Hypershift Cluster Hibernation

Summary

This document describes the possible design and implementation of a method to hibernate Hypershift (HCP or ROSA-Hosted) clusters.

Context

HCP clusters do not have a hibernation support yet
An active HCP cluster uses multiple cloud resources in backend
Cumulative cost of these cloud resource turns to be the cloud cost to host the HCP cluster
Top 2 cloud resources to contribute to the cluster cost are:
- EC2 instances
- EBS Volumes

Hibernation Design & Implementation

Find all the running EC2 instances for a given HCP cluster
The corresponding EC2 instances should be stopped (NOT terminated)
Find all the root EBS volumes attached to the stopped instances (not the additional volumes)
Delete the root EBS volumes
This would save the cost of EC2 instances and EBS volumes for the duration of hibernation
This design is implemented here:
- Hibernate Cluster Workflow
- Backend Implementation

Resume Design & Implementation

Find all the stopped EC2 instances for a given HCP cluster
The corresponding EC2 instances should be terminated
As soon as instances are terminated, cluster machine pools will automatically create the new EC2 instances along with new root EBS volumes
As soon as the instances are up and running, the cluster will be back to the active running state
This design is implemented here:
- Resume Cluster Workflow
- Backend Implementation

| WHAT IS REQUIRED |
Reproduce the passage of the Hypershift hibernation document word for word, from "Hypershift Cluster Hibernation" up to and including "or ROSA-Hosted) clusters.".

(Dataset items)
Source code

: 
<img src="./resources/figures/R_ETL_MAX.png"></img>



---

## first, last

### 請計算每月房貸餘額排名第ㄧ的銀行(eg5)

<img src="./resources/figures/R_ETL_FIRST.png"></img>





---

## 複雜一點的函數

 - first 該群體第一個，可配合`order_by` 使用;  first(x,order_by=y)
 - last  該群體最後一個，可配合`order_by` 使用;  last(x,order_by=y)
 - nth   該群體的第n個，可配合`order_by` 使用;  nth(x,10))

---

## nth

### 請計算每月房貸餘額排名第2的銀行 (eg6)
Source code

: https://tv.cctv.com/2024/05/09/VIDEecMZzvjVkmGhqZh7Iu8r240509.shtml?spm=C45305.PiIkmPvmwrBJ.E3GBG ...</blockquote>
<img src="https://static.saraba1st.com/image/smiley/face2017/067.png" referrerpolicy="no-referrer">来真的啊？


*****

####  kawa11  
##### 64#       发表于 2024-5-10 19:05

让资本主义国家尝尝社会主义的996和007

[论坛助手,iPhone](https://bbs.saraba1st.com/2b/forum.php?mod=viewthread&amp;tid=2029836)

| RESPONSE |
Hypershift Cluster Hibernation

Summary

This document describes the possible design and implementation of a method to hibernate Hypershift (HCP or ROSA-Hosted) clusters.